Ni pantallas ni rencores: El duro reto que Rigoberta Menchú lanza a los maestros y jóvenes

Cada mañana, en Tepexi de Rodríguez y sus comunidades vecinas, vemos a cientos de muchachos caminar hacia la secundaria o el bachillerato. Como padres o abuelos, hacemos el esfuerzo de mandar a los jóvenes a la escuela con la esperanza de que "sean alguien en la vida" y tengan un futuro mejor. Pero, ¿nos hemos preguntado qué les estamos enseñando realmente, más allá de las matemáticas o de cómo usar una computadora?

En su reciente visita a la ciudad de Puebla, la Premio Nobel de la Paz, Rigoberta Menchú, puso este tema sobre la mesa. Y sus palabras son una sacudida que debería ponernos a pensar a todos los que tenemos hijos, nietos o alumnos en nuestra tierra.



Enseñar para la paz, no para el dinero

Doña Rigoberta no solo es una figura histórica; ella misma reconoció que su vida ha estado marcada por la misión de enseñar y orientar. Con la autoridad que le da su experiencia, lanzó un mensaje muy fuerte a los docentes: advirtió que jamás podría verse en una situación donde legitime la violencia frente a la generación que está en sus manos.
= = = =
- _TAREAS DEL EJERCICIO_
A – ¿Qué ciudad visitó recientemente Rigoberta Menchú, según el texto sobre ella?
B – Continúa el texto sobre Rigoberta Menchú a partir de su última oración.
Los registros no guardan ninguna relación con el texto sobre Rigoberta Menchú.
= = = =
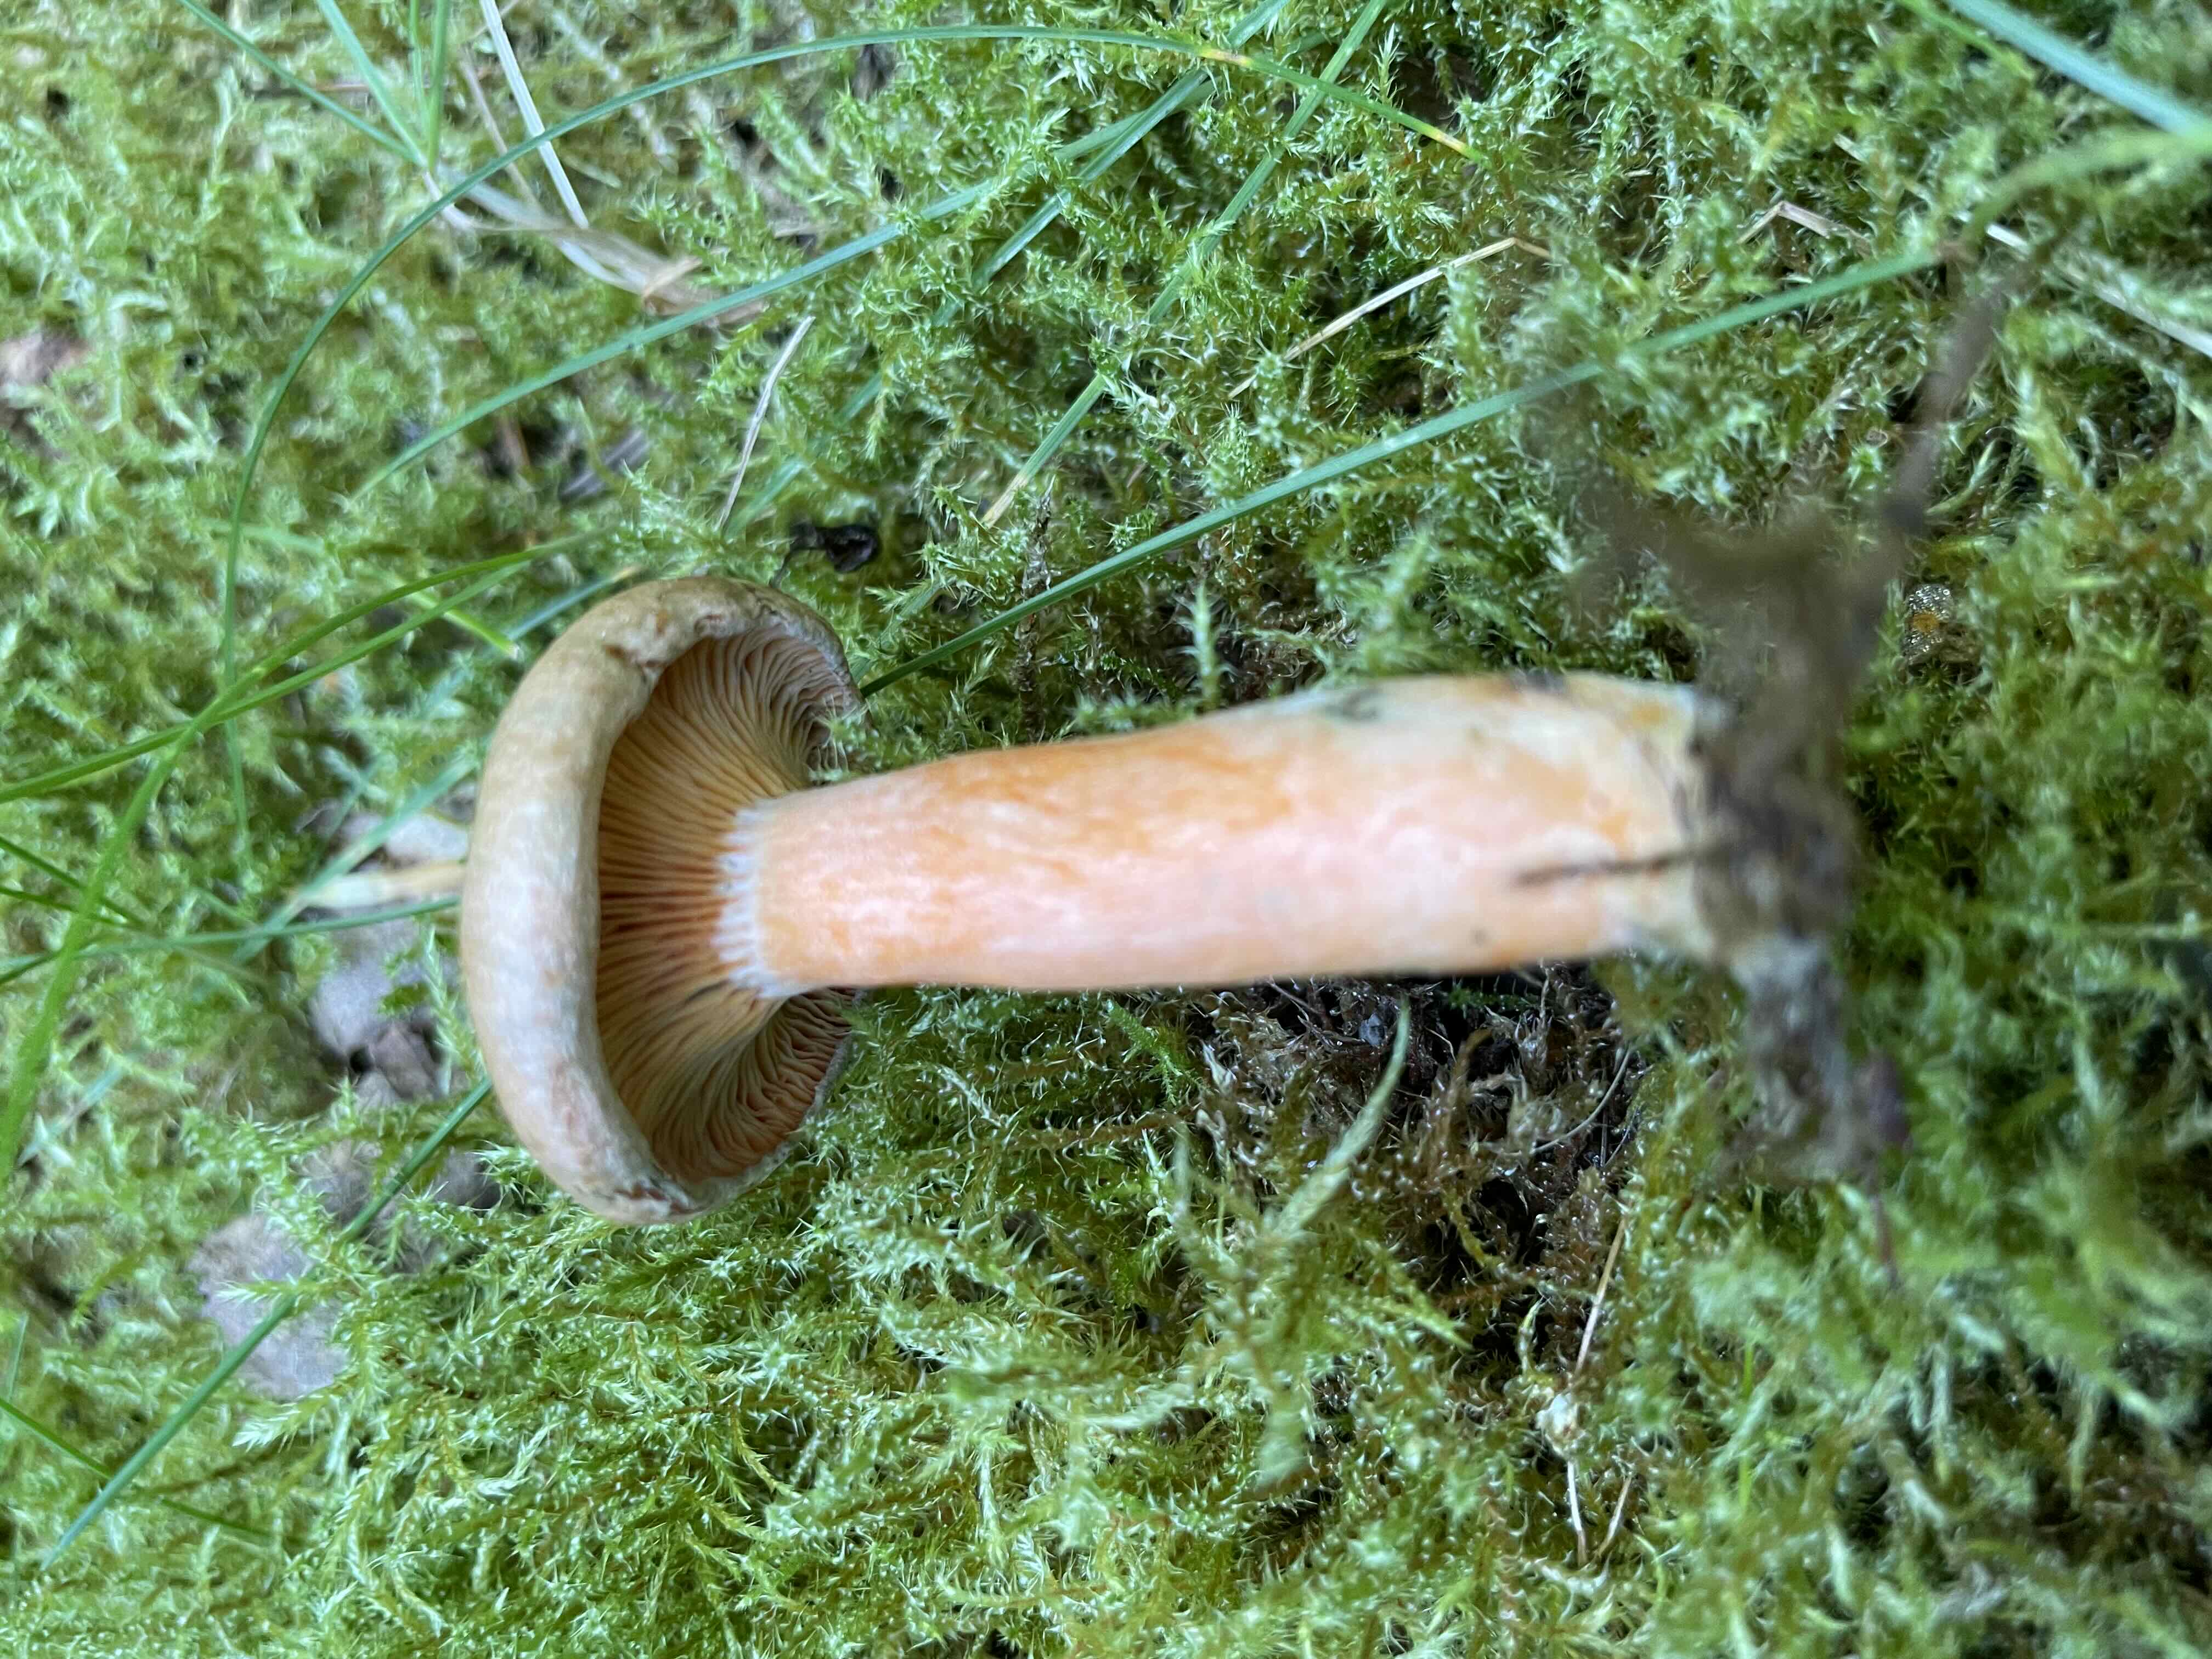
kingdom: Fungi
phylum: Basidiomycota
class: Agaricomycetes
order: Russulales
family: Russulaceae
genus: Lactarius
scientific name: Lactarius deterrimus
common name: gran-mælkehat
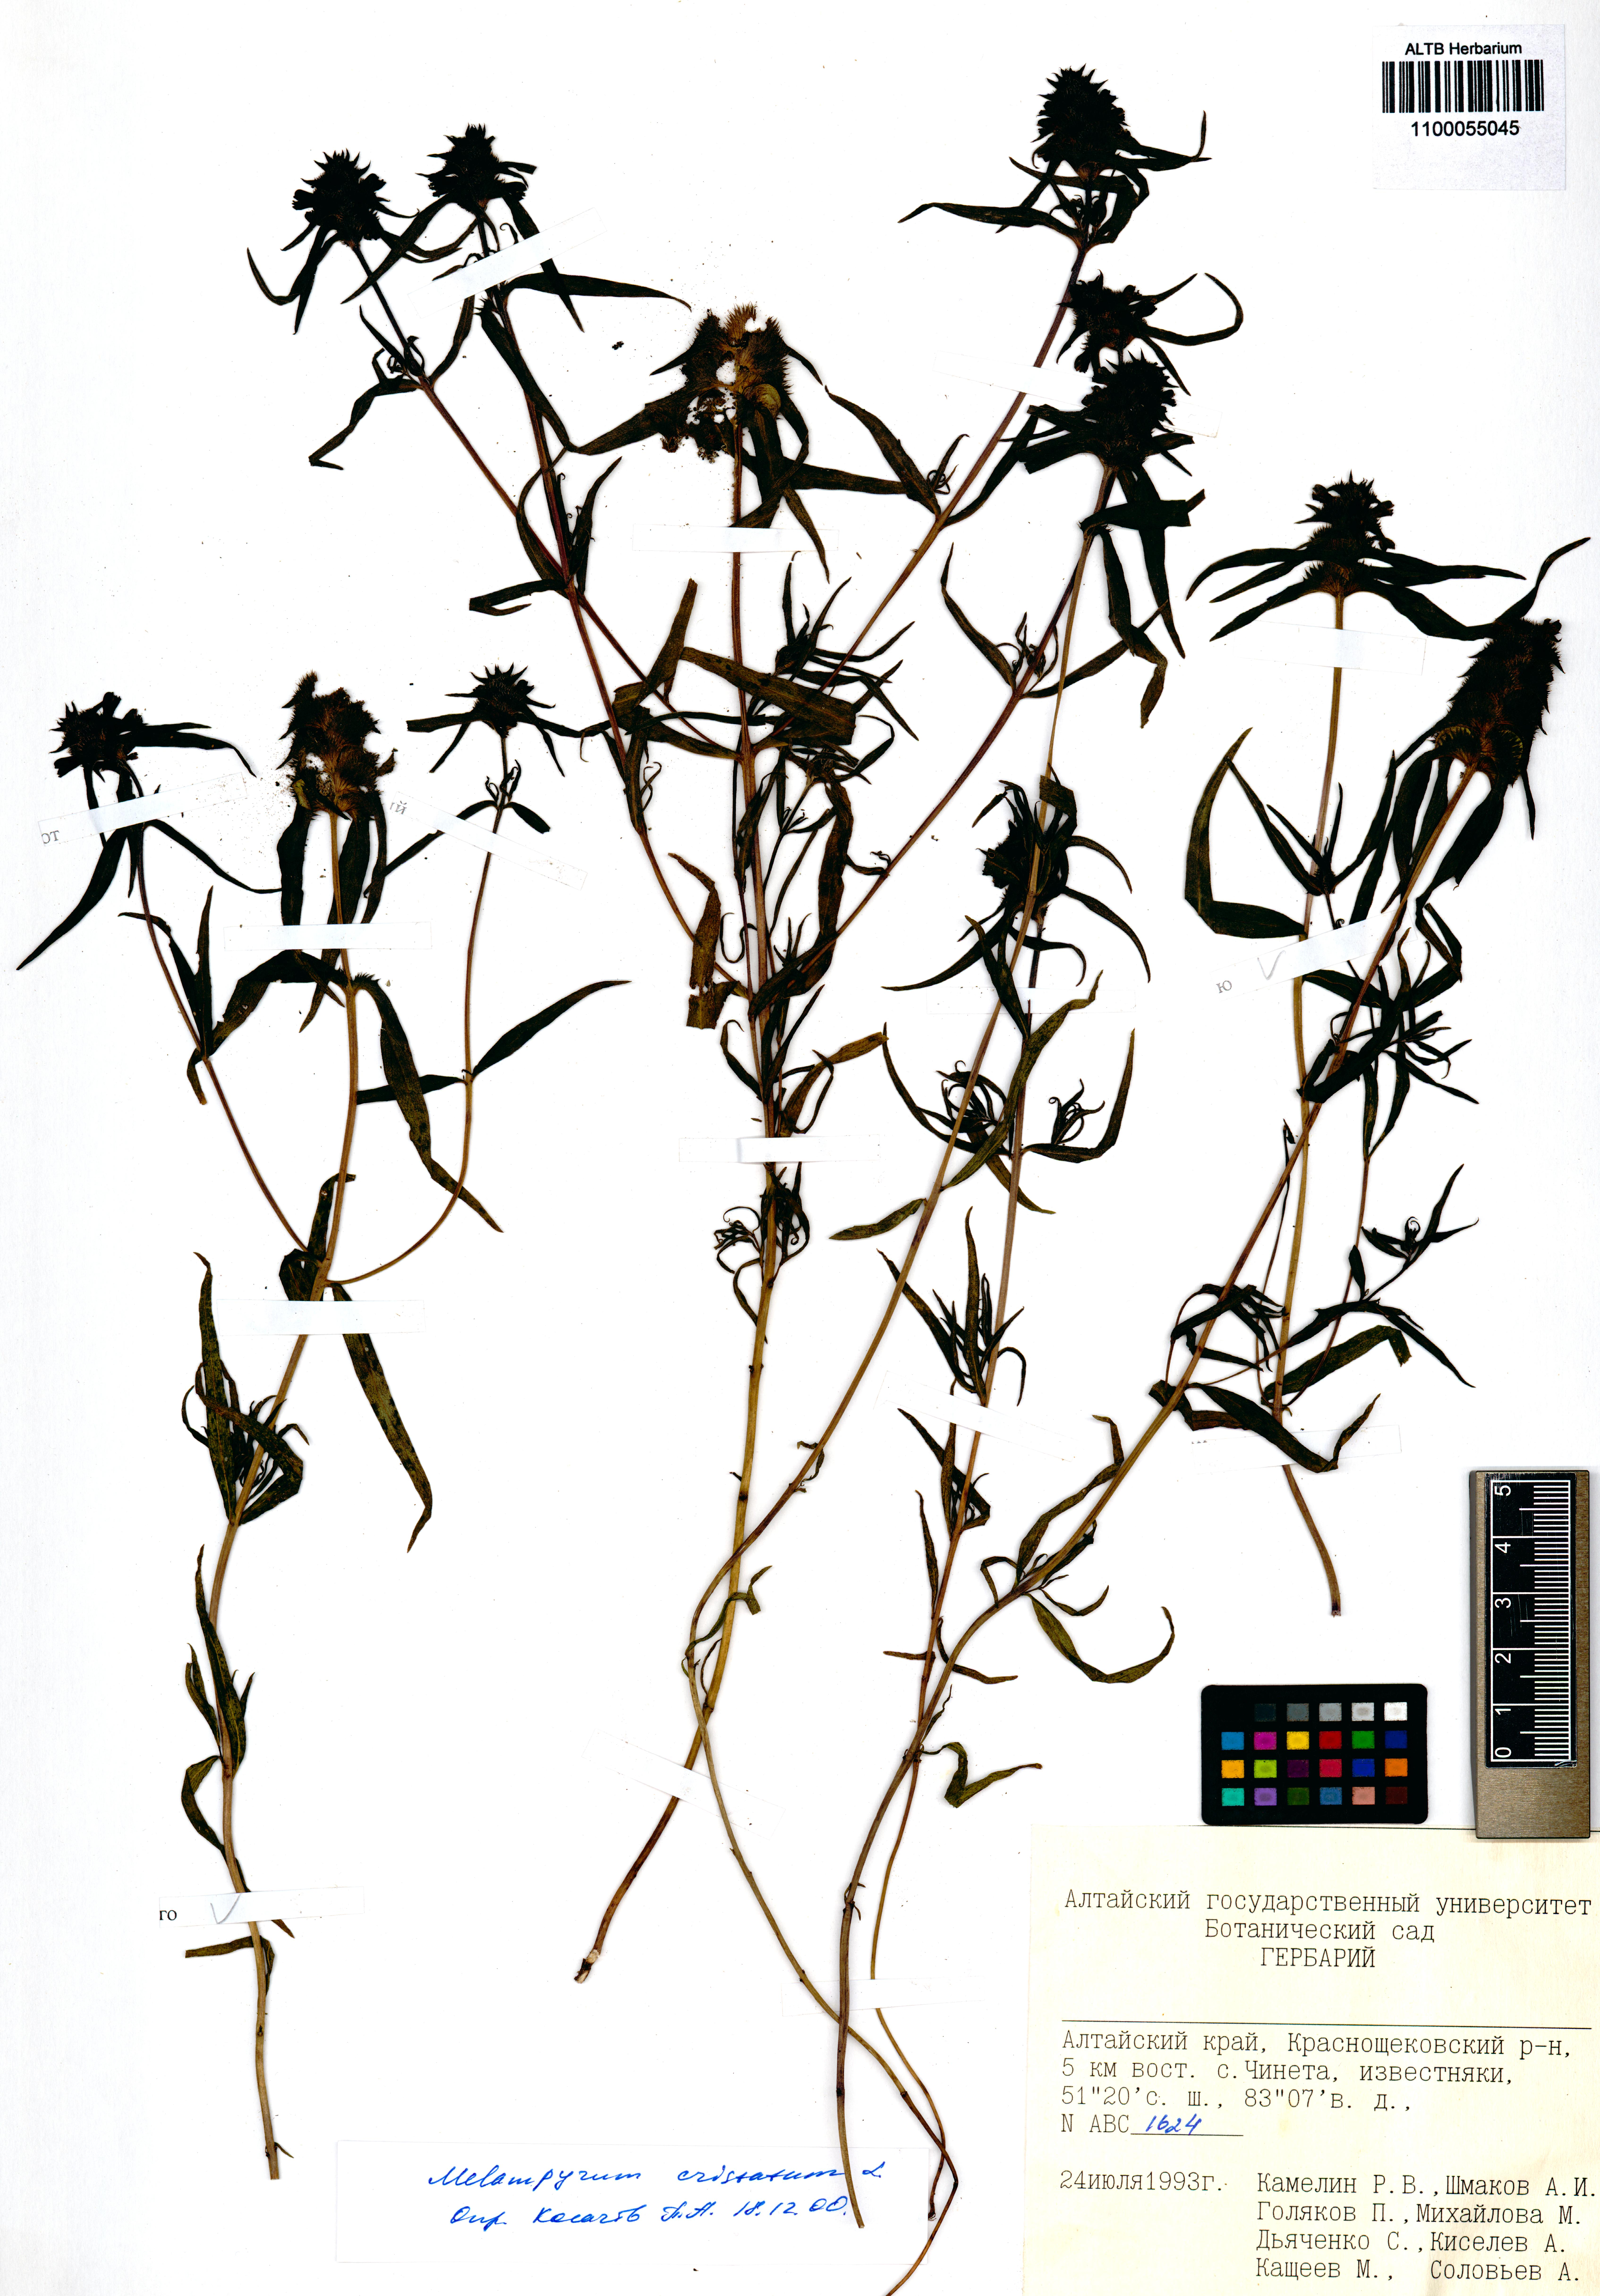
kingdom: Plantae
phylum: Tracheophyta
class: Magnoliopsida
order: Lamiales
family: Orobanchaceae
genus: Melampyrum
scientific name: Melampyrum cristatum
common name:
= = = =
- _RESPUESTAS_
A – La ciudad de Puebla.

B –
Hoy en día, parece que el éxito de un muchacho se mide solo por cuánto dinero va a ganar o qué tan moderno es el celular que trae en la bolsa. Sin embargo, Menchú señala que existe una gran crisis mundial y que nuestras instituciones necesitan volver al principio para formar líderes a través de una educación basada en la estrategia de paz. ¿De qué nos sirve en Tepexi tener jóvenes muy buenos para la tecnología, si al mismo tiempo son muchachos que no saben resolver un problema sin llegar a los gritos, a los rencores o a los golpes?

La frustración de los jóvenes

Uno de los puntos más delicados que tocó la líder indígena es cómo se sienten los jóvenes por dentro. Ella mencionó que muchas personas cargan con sueños frustrados y una preocupante falta de credibilidad en sí mismos para alcanzar lo que anhelan.

Esto lo vemos seguido en nuestros pueblos. A veces, la falta de oportunidades o el bombardeo de vidas falsas y perfectas que los jóvenes ven en el internet los llena de enojo y frustración. Menchú nos recuerda que la paz no es un concepto de los libros, sino que es relacionamiento, es vivir en armonía y es, desde lo más básico, no usar palabras ofensivas contra los demás. Si en la casa y en el salón de clases no les damos las herramientas para manejar su actitud y sus emociones, los estamos mandando desarmados al mundo.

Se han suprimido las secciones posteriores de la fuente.